Selected extract:
+--

We provide extensive experimental evidence on various datasets for different tasks, such as action recognition/anticipation/detection on the HMDB-51 and Charades datasets and skeleton-based action recognition on NTU-RGBD. We outperform baseline results on these datasets by a significant margin (between 3–11%) and beat all the previously reported results as well (between 1–4%).

To set the stage for introducing our method, we briefly review relevant literature on prior works in the next section.

2 Related Work

Traditional methods for video action recognition typically use hand-crafted local features, such as dense trajectories, HOG, HOF, etc. [51], or mid-level representations on them, such as Fisher Vectors [34]. With the resurgence of deep learning methods for object recognition [21], there have been several attempts to adapt these models to action recognition. Recent practice is to feed the video data, including RGB frames, optical flow subsequences, and 3D skeleton data into a deep (recurrent) network to train it in a supervised manner. Successful methods following this approach are the two-stream models and their extensions [11, 12, 18, 20, 41]. Although the architecture of these networks are different, the core idea is to embed the video data into a semantic feature space, and then recognize the actions either by aggregating the individual features per frame using some statistic (such as max or average) or directly training a CNN based end-to-end classifier [11]. While the latter schemes are appealing, they usually need to store the feature maps from all the frames in memory which may be prohibitive for longer sequences. This problem may be tackled using recurrent models [1, 8, 9, 25, 45, 60], however such models are usually harder to train [32]. Another promising direction is to use 3D convolutional filters [5, 47], but would need more parameters and large amounts of clean data for pretraining. In contrast to all these approaches, we look at the problem from that of choosing the correct set of frames automatically that are discriminative in recognizing the actions. A scheme similar to ours is the recent work of Wang et al., [54], however they use manually-defined video segmentation for equally-spaced snippet sampling.

Typically, pooling schemes consolidate input data into compact representations. Instead, we use the parameters of the data modeling function, i.e., the SVM decision boundary, as our representation. Note that such a hyperplane is of the same dimensionality as the data and well-known as a weighted combination of each data point, where the weight captures how discriminative each point is. There have been other recent works that use parameters of machine learning algorithms for the purpose of pooling, such as rank pooling 

[14], generalized rank pooling [6], dynamic images [2] and dynamic flow [52]. However, while these methods optimize a rank-SVM based regression formulation, our motivation and formulation are different. We use the parameters of a binary SVM to be the video level descriptor, which is trained to classify the frame level features from a preselected (but arbitrary) bag of negative features. In this respect, our pooling scheme is also different from Exemplar-SVMs [29, 56, 61]

that learns feature filters per data sample and then use these filters for feature extraction.

+--

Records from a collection

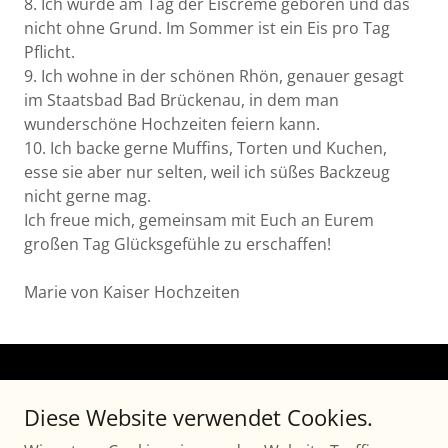
8. Ich wurde am Tag der Eiscreme geboren und das
nicht ohne Grund. Im Sommer ist ein Eis pro Tag
Pflicht.
9. Ich wohne in der schönen Rhön, genauer gesagt
im Staatsbad Bad Brückenau, in dem man
wunderschöne Hochzeiten feiern kann.
10. Ich backe gerne Muffins, Torten und Kuchen,
esse sie aber nur selten, weil ich süßes Backzeug
nicht gerne mag.
Ich freue mich, gemeinsam mit Euch an Eurem
großen Tag Glücksgefühle zu erschaffen!
Marie von Kaiser Hochzeiten
Copyright © 2026 Kaiser Hochzeiten - Königlich heiraten by
Diese Website verwendet Cookies.
Marie Samer – Alle Rechte vorbehalten.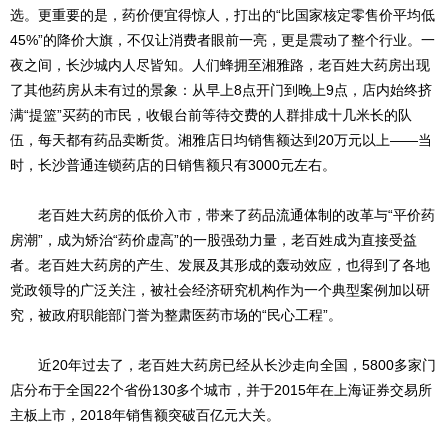
选。更重要的是，药价便宜得惊人，打出的“比国家核定零售价平均低
45%”的降价大旗，不仅让消费者眼前一亮，更是震动了整个行业。一
夜之间，长沙城内人尽皆知。人们蜂拥至湘雅路，老百姓大药房出现
了其他药房从未有过的景象：从早上8点开门到晚上9点，店内始终挤
满“提篮”买药的市民，收银台前等待交费的人群排成十几米长的队
伍，每天都有药品卖断货。湘雅店日均销售额达到20万元以上——当
时，长沙普通连锁药店的日销售额只有3000元左右。
老百姓大药房的低价入市，带来了药品流通体制的改革与“平价药
房潮”，成为矫治“药价虚高”的一股强劲力量，老百姓成为直接受益
者。老百姓大药房的产生、发展及其形成的轰动效应，也得到了各地
党政领导的广泛关注，被社会经济研究机构作为一个典型案例加以研
究，被政府职能部门誉为整肃医药市场的“民心工程”。
近20年过去了，老百姓大药房已经从长沙走向全国，5800多家门
店分布于全国22个省份130多个城市，并于2015年在上海证券交易所
主板上市，2018年销售额突破百亿元大关。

+--

Exercises to complete:
A: Reproduce the passage on video action recognition word for word, starting with "We provide extensive" and going on through "the next section.".
B: For each statement, say yes or no according to the passage on video action recognition, and quote the words from it that decide the answer: (i) the method beats baseline results by between 3 and 11 percent; (ii) recurrent models are usually easier to train; (iii) Wang et al. use manually-defined video segmentation.
C: Write the next part of the passage on video action recognition, picking up after its final sentence.

Numbered answers:
A:
We provide extensive experimental evidence on various datasets for different tasks, such as action recognition/anticipation/detection on the HMDB-51 and Charades datasets and skeleton-based action recognition on NTU-RGBD. We outperform baseline results on these datasets by a significant margin (between 3–11%) and beat all the previously reported results as well (between 1–4%).

To set the stage for introducing our method, we briefly review relevant literature on prior works in the next section.

B:
(i) Yes: "We outperform baseline results on these datasets by a significant margin (between 3–11%)"
(ii) No: "however such models are usually harder to train [32]"
(iii) Yes: "they use manually-defined video segmentation for equally-spaced snippet sampling"

C:
An important component of our scheme is the MIL scheme, which is a popular data selection technique [7, 26, 57, 58, 62]. In the context of action recognition, schemes similar in motivation have been suggested before. For example, Satkin and Hebert [35] explore the effect of temporal cropping of videos to regions of actions; however, assumes these regions are continuous. Nowozin et al. [31] represent videos as sequences of discretized spatio-temporal sets and reduces the recognition task into a max-gain sequence finding problem on these sets using an LPBoost classifier. Similar to ours, Li et al. [27]

propose an MIL setup for complex activity recognition using a dynamic pooling operator–a binary vector that selects input frames to be part of an action, which is learned by reducing the MIL problem to a set of linear programs. Chen and Nevatia 

[46] propose a latent variable based model to explicitly localize discriminative video segments where events take place. Vahdat et al. present a compositional model in  [48] for video event detection using a multiple kernel learning based latent SVM. While all these schemes share similar motivations as ours, we cast our MIL problem in the setting of normalized set kernels [15] and reduce the formulation to standard SVM setup which can be solved rapidly. In the -SVMs of Yu et al., [23, 59], the positive bags are assumed to have a fixed fraction of positives, which is a criterion we also assume in our framework. However, our optimization setup and our goals are different. Specifically, our goal is to learn a video representation for recognition, while [59] tackles the problem of action detection.

Figure 2: Illustration of our SVM pooling pipeline: (i) Extraction of frames from videos, (ii) converting frames into features , (iii) learning decision boundaries , one for every sequence, on its respective features , and (iv) using as descriptor in a video classifier.

3 Proposed Method

In this section, we describe our method for learning SVMP descriptors and the action classifiers. The overall pipeline is illustrated in Figure 2.

Let us assume we are given a dataset of video sequences , where each is sequence with a set of frame level features, , , each . We assume that each is associated with an action class label . Further, the sign denotes that the features and the sequences represent a positive bag. We also assume that we have access to a set of sequences belonging to actions different from those in , where each are the features associated with a negative bag, each . For simplicity, we assume all sequences have the same number of features. Further our scheme is feature-agnostic, i.e., they may be from a CNN or are hand-crafted.

Our goals are two-fold, namely (i) to learn a classifier decision boundary for every sequence in that separates a fraction of them from the features in and (ii) to learn video level classifiers on the classes in the positive bags that are represented by the learned decision boundaries in (i). We provide below an MIL formulation for (i) and a joint objective combining (i) and learning (ii).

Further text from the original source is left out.